• 情報の活用:
[1] ブログ記事によると、栗山浄水場の水から検出された放射性ヨウ素131の値は1キロ当たり何ベクレルでしたか。
[2] ブログ記事に日付または年として明記されている表記をすべて挙げてください。
____ 出典の抜粋
きたろう散歩番外編”水道の放射能汚染と羅漢の井(Ⅰ)(注)” [きたろう散歩]

ブログを掲載するのに先立ち、このたびの東日本大地震で被災された方には、心よりお見舞い申し上げます。また、犠牲になられた方々へ謹んでご冥福をお祈りいたします。
   
3月27日アップ
 3月24日夕方、「栗山浄水場の水から厚生労働省が定めた乳児の暫定基準値(1キロ当たり100ベクレル)を超える180ベクレル放射性物質の放射性ヨウ素131が検出された」との報道を聞きました。前日には、金町浄水場から、基準値を超える放射能が検出されていたので、千葉県も「やっぱりな」という感じでした。きたろうの住んでいる所は、多分栗山浄水場から給水されているはずで、放射能で汚染された水は飲みたくないと思いました。
   
 TV・ラジオから何度も流れている、「直ちに健康に影響は無い」というセリフは全く信用出来ません。放射能汚染の原因となった、原発だって、安全というアナウンスしか、一般大衆には説明されてなかったと思うが、あんなにもろいものだとは思いませんでした。東京電力は、「想定外の地震・津波」のような言い訳をしているようですが、地震では、炉芯は安全に運転が停止したわけですから、津波が想定外という言い訳は説得力がありません。炉心が安全に停止したのであれば、冷却装置も滞りなく運転が始まるような対津波の設計基準が必要だと思います。炉芯の耐震基準の厳しさに対し、冷却装置の対津波の設計基準が甘すぎるとしか考えられません。現に、平成19年には、共産党が、津波に対する対策が弱いと指摘し改善を要求しているということではありませんか。共産党の勧告を受け入れ、今回の津波に耐えうる構造にしていたら、今頃は、安全にクールダウンしていて、逆に、日本の原発の安全性が証明され、世界に誇れたはずでした。(共産党の指摘は、地震発生時の引波により、冷却水が取り入れられなくなるという指摘で、若干的はずれのような感も無きにしもあらずですが、津波に対する、設計が甘いという点では正しいと考えられます)
________
____ 提供された情報
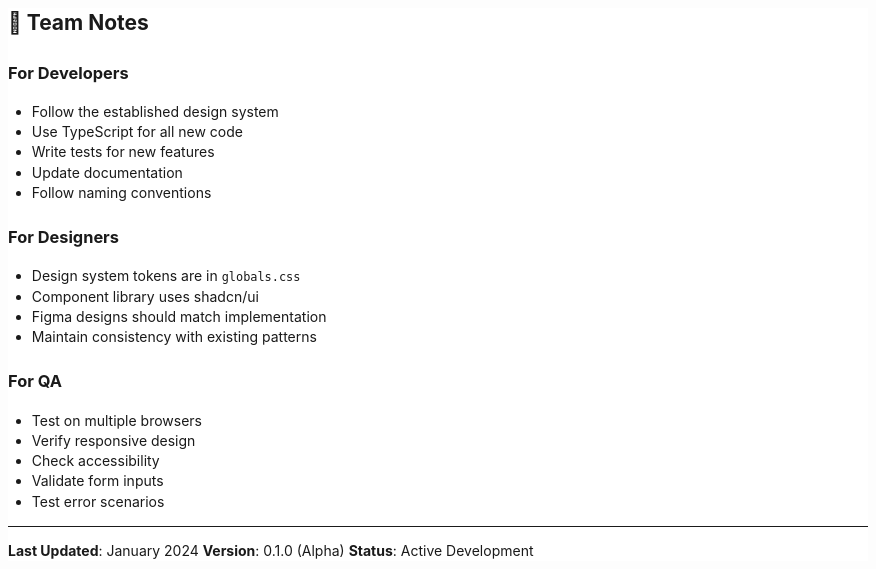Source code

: ## 🤝 Team Notes

### For Developers
- Follow the established design system
- Use TypeScript for all new code
- Write tests for new features
- Update documentation
- Follow naming conventions

### For Designers
- Design system tokens are in `globals.css`
- Component library uses shadcn/ui
- Figma designs should match implementation
- Maintain consistency with existing patterns

### For QA
- Test on multiple browsers
- Verify responsive design
- Check accessibility
- Validate form inputs
- Test error scenarios

---

**Last Updated**: January 2024
**Version**: 0.1.0 (Alpha)
**Status**: Active Development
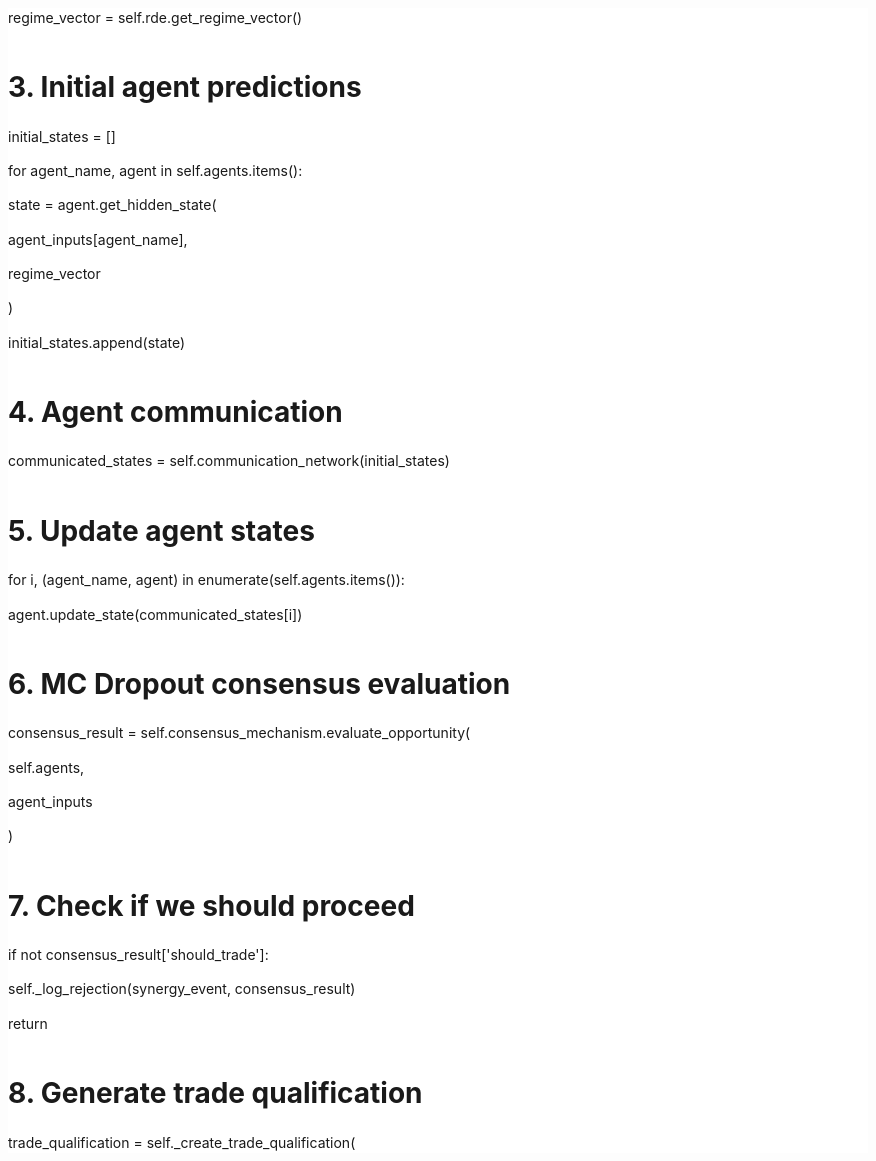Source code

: regime_vector = self.rde.get_regime_vector()


# 3. Initial agent predictions

initial_states = []

for agent_name, agent in self.agents.items():

state = agent.get_hidden_state(

agent_inputs[agent_name],

regime_vector

)

initial_states.append(state)


# 4. Agent communication

communicated_states = self.communication_network(initial_states)


# 5. Update agent states

for i, (agent_name, agent) in enumerate(self.agents.items()):

agent.update_state(communicated_states[i])


# 6. MC Dropout consensus evaluation

consensus_result = self.consensus_mechanism.evaluate_opportunity(

self.agents,

agent_inputs

)


# 7. Check if we should proceed

if not consensus_result['should_trade']:

self._log_rejection(synergy_event, consensus_result)

return


# 8. Generate trade qualification

trade_qualification = self._create_trade_qualification(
________
• 項目番号別の回答:
[1] 180ベクレル

[2] 3月27日、3月24日、平成19年